Liputan6.com, Medan Syamsul Anwar Harahap, petinju legendaris, berbagi kisah mengenai perjalanan hidupnya menjadi seorang petinju profesional, hingga diberi julukan ‘Buldozer’.
Tumbuh besar dalam kondisi tangan kanan mengalami lumpuh akibat polio, Syamsul membuktikan dirinya mampu menjadi petinju hebat yang ditakuti lawan-lawannya.
Cerita ini disampaikan Syamsul Anwar saat dihadirkan sebagai narasumber di konferensi pers Panitia Besar Peka Olahraga Nasional (PB PON) di Media Center Utama PON XXI wilayah Sumut, Senin (16/9/2024).
Baca Juga
Advertisement
Konferensi Pers yang dipandu Ketua Bidang Media dan Humas Panwasrah PON XXI Aceh-Sumut, Raja Parlindungan Pane, mengambil tema "Membangun Prestasi Melalui Pembinaan Olahraga Berkelanjutan".
Hadir dalam kesempatan itu Kepala Dinas Komunikasi dan Informatika (Kominfo) Sumut, Ilyas Sitorus.
Syamsul Anwar merupakan mantan petinju asal Provinsi Sumut. Dia merupakan anak dari pasangan Bisman Harahap dan Nauly Siregar.
Pria 67 tahun yang lahir pada 1 Agustus 1952 ini kini tinggal di Padanglawas Utara (Paluta), yang merupakan salah satu kabupaten di Sumut.
Cacat Sejak Kecil
Diungkapkan Syamsul, sejak kecil dirinya mengalami cacat di lengan kanan, karena menderita polio. Kondisi fisiknya ini membuat orang tuanya prihatin.
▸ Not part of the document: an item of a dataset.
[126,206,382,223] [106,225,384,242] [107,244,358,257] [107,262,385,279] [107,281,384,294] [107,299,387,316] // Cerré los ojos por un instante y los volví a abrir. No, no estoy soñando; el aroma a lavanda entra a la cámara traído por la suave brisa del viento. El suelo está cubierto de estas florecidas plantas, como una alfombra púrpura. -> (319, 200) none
Ketika duduk di bangku SMP dan SMA di Medan, Syamsul Anwar tinggal bersama Tulangnya (pamannya), Paruhum Siregar, yang merupakan seorang pelatih tinju.
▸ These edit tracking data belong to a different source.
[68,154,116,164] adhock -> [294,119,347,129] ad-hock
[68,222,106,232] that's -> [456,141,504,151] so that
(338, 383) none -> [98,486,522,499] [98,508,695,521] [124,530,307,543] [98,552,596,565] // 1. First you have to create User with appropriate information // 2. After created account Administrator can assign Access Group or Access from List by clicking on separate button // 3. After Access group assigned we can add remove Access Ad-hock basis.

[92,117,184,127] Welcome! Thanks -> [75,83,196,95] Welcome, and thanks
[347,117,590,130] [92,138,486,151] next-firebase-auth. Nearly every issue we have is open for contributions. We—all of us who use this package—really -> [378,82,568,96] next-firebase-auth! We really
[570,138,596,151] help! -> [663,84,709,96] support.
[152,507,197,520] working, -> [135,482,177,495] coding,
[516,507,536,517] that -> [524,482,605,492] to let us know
Namun, sang paman tidak pernah melatih dirinya bertinju. Oleh pamannya, Syamsul Anwar setiap hari hanya disuruh menyiram lapangan supaya tidak berdebu.
Tidak hanya itu, Syamsul juga disuruh mengambil peralatan tinju untuk orang berlatih, sehingga dia merasa kesal.
"Tidak pernah menyuruh saya latihan tinju. Aneh kan? Tapi saya tahu karena dalam pikirannya (paman) saya tidak mungkin menjadi petinju, karena tangan saya sebelah lumpuh," kenang Syamsul Anwar.
Tetapi di dalam hati kecilnya, Syamsul Anwar berontak. Dia perpikir apa yang tidak bisa asalkan mau berusaha.
Jiwa Syamsul berontak setelah ibunya bercerita mengenai kisah pelari AS, Wilma Rudolph, yang merebut medali emas maraton Olimpiade 1960. Sama seperti dirinya, Rudolph memiliki cacat fisik di kaki akibat serangan polio.
Advertisement
Menjadi Termotivasi
Syamsul pun menjadi termotivasi. Saat melihat jemuran, dia merasa seperti melihat musuh. Karena itu dia berusaha menghindar dan memukul.
Hal itu sebenarnya sangat relevan dengan tinju, di mana memukul dan menghindar merupakan bagian dari teknik.
Melihat potensi yang ada pada dirinya, sang paman, Paruhum Siregar, akhirnya melatih Syamsul Anwar untuk menjadi petinju profesional. Hingga akhirnya Syamsul Anwar merajai kelas welter ringan nasional hingga Asia.
Syamsul juga beberapa kali mewakili Indonesia di ajang bergengsi dari SEA Games hingga Olimpiade.
Pesan untuk Atlet PON
Terkait atlet PON XXI Aceh-Sumut 2024 yang saat ini masih bertanding, Syamsul Anwar menyampaikan pesan. Menjadi petinju menurutnya cukup berat, karena harus memiliki mental yang kuat.
"Karena kita harus mudah memukul dan susah dipukul. Jika kita punya keduanya otomatis lawan akan takut," sebutnya.
Membina prestasi atlet pun harus dilakukan secara berkelanjutan, dengan mengadakan kejuaraan-kejuaraan, agar muncul bibit-bibit baru berupa atlet-atlet muda untuk dilatih secara profesional.